1. The North Star Science School Partnerships

Facilitated by the Work-Wise Foundation, Barratt Homes and Ibstock plc build long term partnerships with local schools. Together they worked with young people to co-design and deliver workshops to year eight and nine students from over 70 schools across South Yorkshire. Programmes included visits to local factories, a hands-on brick-making workshop, insights from Ibstock’s apprentices, visits to Barratt’s unique zero-carbon concept home at Salford University and a showcase of the latest technology available for sustainable housing.

2. Waverley Build It Green Project

This project introduced young people at Waverley Primary School to businesses, to develop an understanding of sustainability in construction. The project worked across two academic years with students in year four who went on into year five. The project was launched with an assembly and a series of hands-on workshops that introduced the children to sustainability in construction, before a more in-depth project led by the school’s teachers explored what it means to build a sustainable city. 

3. Barratt Insight House

This partnership project between Barratt, Ibstock and 360 Degree Society — which opened in May 2024 — gives young people the opportunity to see how some of the discussed technologies and sustainable ideas are put together in the fabric of a real house, showcasing how sector leaders are making homes greener and more environmentally friendly. It’s an interactive experience with videos, a workbook, models, cutaways, wall displays and activities. It’s also a place where people (young and old) can learn more about how we can do our bit to help the environment.

Find out more about the impact of each of these projects and how they could be evolved in future.


How True North can deliver on the Corporate Social Opportunity

Change cannot be rushed. It takes time and requires honing your offer as it embeds to ensure that you’re making the biggest difference and the most of your investment. 

That’s why I was attracted to True North as a network and campaign. 

Like Well North Enterprises and our partners, it’s taking a 360-degree approach to social change, understanding that it can’t be achieved in silos. Successful places come about when people, communities and organisations — all working differently — collaborate to create better outcomes.

True North is about seeing the full picture, accepting that all places are different and there’s no single solution.

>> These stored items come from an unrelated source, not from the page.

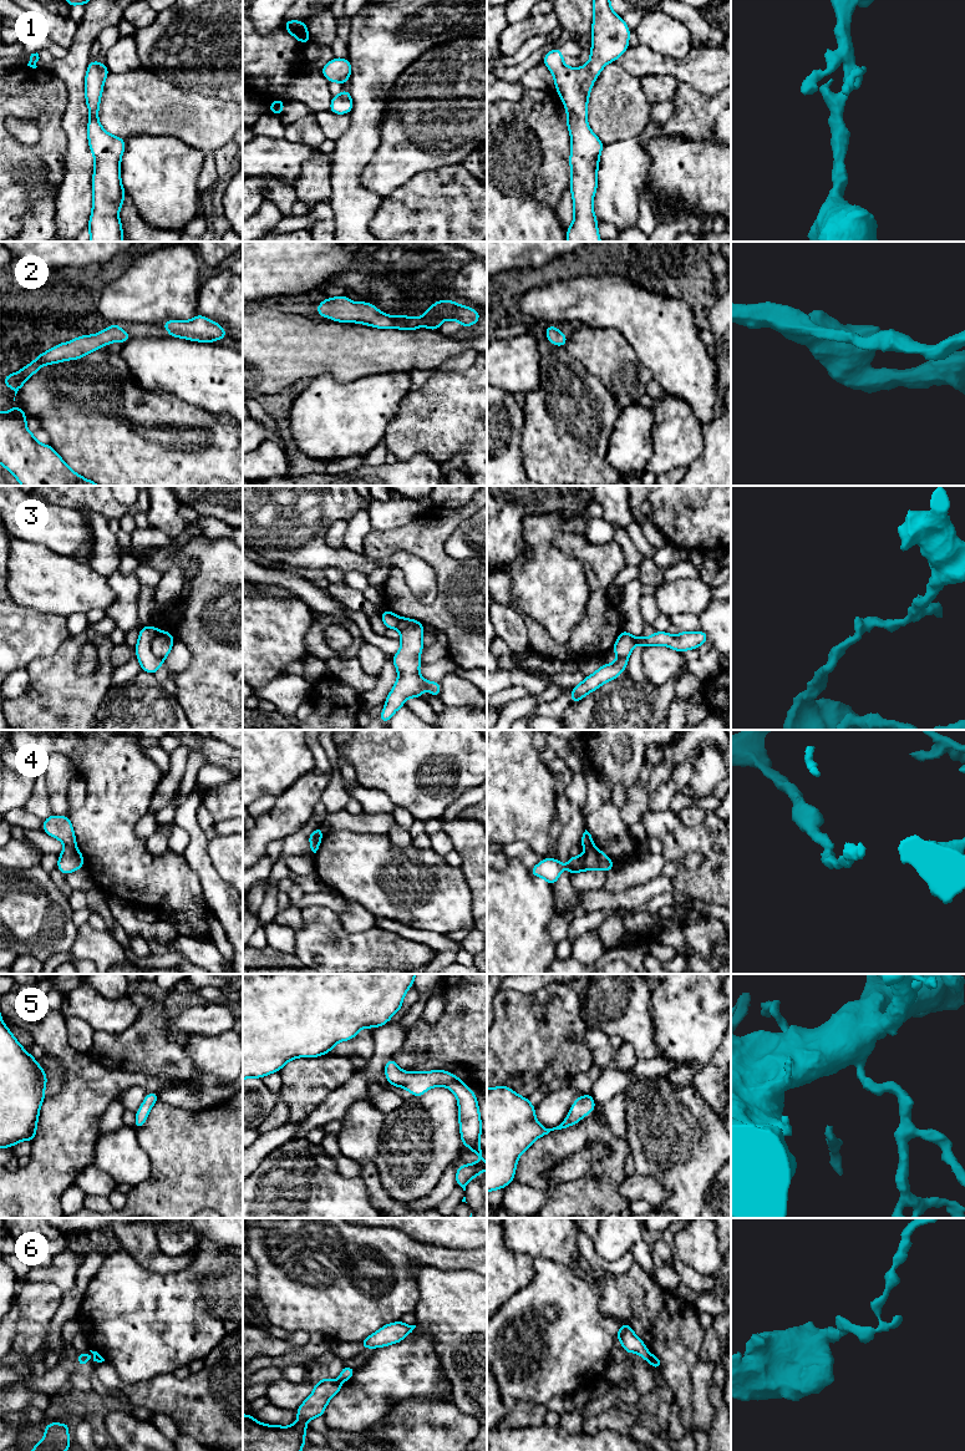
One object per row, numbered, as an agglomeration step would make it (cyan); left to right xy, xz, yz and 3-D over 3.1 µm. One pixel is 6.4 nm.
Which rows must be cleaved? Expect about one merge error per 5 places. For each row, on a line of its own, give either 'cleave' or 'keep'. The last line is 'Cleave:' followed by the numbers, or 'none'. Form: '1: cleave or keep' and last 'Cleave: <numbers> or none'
1: keep
2: keep
3: cleave
4: cleave
5: keep
6: cleave
Cleave: 3, 4, 6

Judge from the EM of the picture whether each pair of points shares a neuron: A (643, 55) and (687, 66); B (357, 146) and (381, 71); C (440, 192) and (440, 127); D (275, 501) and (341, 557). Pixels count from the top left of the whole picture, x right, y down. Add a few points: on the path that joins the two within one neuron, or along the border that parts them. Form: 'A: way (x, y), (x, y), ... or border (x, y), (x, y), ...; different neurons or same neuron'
A: way (654, 64), (676, 66); same neuron
B: way (364, 127), (366, 90); same neuron
C: border (460, 162), (418, 172), (412, 177); different neurons
D: way (277, 522), (308, 553), (320, 556); same neuron

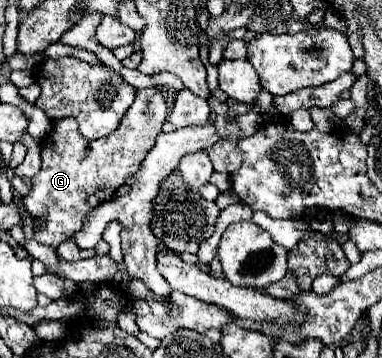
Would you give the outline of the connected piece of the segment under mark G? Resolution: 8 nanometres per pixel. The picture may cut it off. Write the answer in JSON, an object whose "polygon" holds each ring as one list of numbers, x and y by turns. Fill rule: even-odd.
{"polygon":[[157,86,137,90,135,102,129,106,119,128,93,142,77,132,77,122,73,118,57,120,41,146,43,166,31,180,31,192,23,198,25,208,37,220,33,238,57,248,63,240,69,240,75,232,79,232,89,212,105,204,105,200,111,200,117,188,139,170,141,160,149,154,155,138,163,132,161,126,165,120,167,106]]}

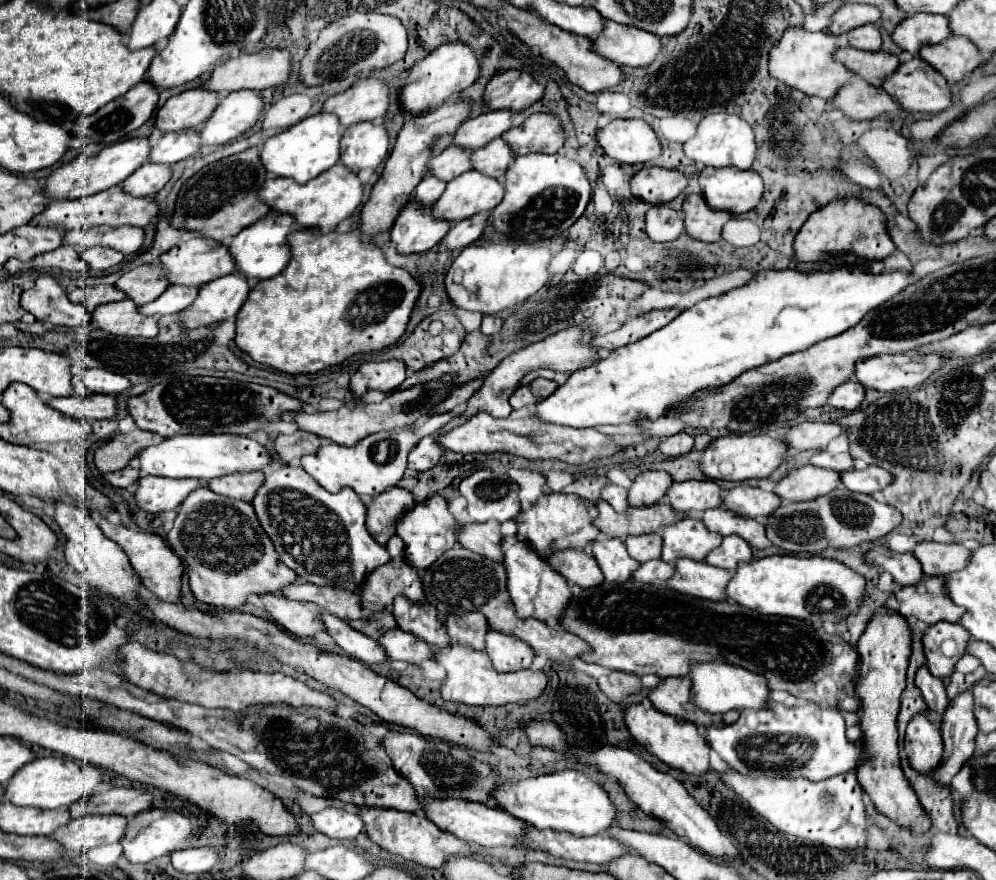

That’s why the advisory council — which I’m thrilled to be a part of as co-chair of the Purpose & Social Impact working group — is exploring how it can bring people together to accelerate the impact that businesses can have in their communities, working with Open Innovations as a data partner to capture the state of play for social mobility across the region.

We’ll be using that data to inform the activity that each working group focuses on in the coming months and, through the True North open data dashboard, we can ensure that the most up to date and accurate data is constantly fed in to try and reduce gaps.

Both the private and public sectors have never been under more pressure from the external environment to deliver socioeconomic transformation. Yet taking a quick fix and one-size-fits-all approach is exactly what has led to widening social mobility gaps. Creating the time and space to think differently, work collaboratively and create a culture of innovation is a very real challenge for every leader right now — but one that we all must rise to.